- Excerpted passage -
§

The Garden of Letters

by son Richman

The Garden of Letters by Alyson Richman was one of the first books I read after Jan died. It was the perfect love story to read after the loss of the love of my life. The love Jan and I shared was because we shared a portion of the soul of the other, and thus we were meant for each other from day one. 

The two primary characters – Elodie Bertolotti and Angelo Rosselli – resonated with me as they were also people who shared souls. The book “captures the hope, suspense, and romance of an uncertain era, in an epic intertwining story of first love, great tragedy, and spectacular bravery.

As I turned every page, the story filled my heart with love and happiness as it reminded me of the love that Jan and I shared.

Portofino, Italy, 1943. A young woman steps off a boat in a scenic coastal village. Although she knows how to disappear in a crowd, Elodie is too terrified to slip by the German officers while carrying her poorly forged identity papers. She is frozen until a man she’s never met before claims to know her. In desperate need of shelter, Elodie follows him back to his home on the cliffs of Portofino.

§

- Records shown -
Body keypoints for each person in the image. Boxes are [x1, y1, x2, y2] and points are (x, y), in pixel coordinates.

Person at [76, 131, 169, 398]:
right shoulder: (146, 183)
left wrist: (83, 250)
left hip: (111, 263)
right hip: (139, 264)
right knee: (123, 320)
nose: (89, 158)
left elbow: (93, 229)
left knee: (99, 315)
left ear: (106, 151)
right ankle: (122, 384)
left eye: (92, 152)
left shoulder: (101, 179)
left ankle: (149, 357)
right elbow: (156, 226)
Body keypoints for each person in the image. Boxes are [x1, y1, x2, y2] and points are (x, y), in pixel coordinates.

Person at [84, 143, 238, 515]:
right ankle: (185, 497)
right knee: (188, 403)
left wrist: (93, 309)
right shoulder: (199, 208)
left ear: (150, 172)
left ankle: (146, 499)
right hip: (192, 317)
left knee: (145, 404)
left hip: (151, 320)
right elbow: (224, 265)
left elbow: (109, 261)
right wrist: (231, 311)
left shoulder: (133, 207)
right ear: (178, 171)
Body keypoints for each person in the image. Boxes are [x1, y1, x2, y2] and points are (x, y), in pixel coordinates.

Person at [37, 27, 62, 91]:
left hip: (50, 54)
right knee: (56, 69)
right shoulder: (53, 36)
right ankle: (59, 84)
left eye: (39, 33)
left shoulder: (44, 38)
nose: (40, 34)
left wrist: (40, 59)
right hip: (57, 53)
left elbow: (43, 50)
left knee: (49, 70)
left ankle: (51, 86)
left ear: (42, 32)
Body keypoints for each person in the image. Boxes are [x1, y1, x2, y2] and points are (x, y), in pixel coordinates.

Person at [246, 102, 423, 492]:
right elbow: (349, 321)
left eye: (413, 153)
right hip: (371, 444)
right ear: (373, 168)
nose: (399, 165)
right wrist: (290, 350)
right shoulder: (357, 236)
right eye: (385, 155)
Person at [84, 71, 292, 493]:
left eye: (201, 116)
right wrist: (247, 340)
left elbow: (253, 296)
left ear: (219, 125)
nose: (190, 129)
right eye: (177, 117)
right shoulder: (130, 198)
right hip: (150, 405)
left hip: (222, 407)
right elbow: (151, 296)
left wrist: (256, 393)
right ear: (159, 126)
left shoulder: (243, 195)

§

- Task details -
Answer these questions from the passage about The Garden of Letters, one per line.
(a) Who are the novel's two primary characters?
(b) In what place and year does the story open?
(c) What is Elodie carrying when she steps off the boat?

- Response for this exercise -
(a) Elodie Bertolotti and Angelo Rosselli
(b) Portofino, Italy, in 1943
(c) Her poorly forged identity papers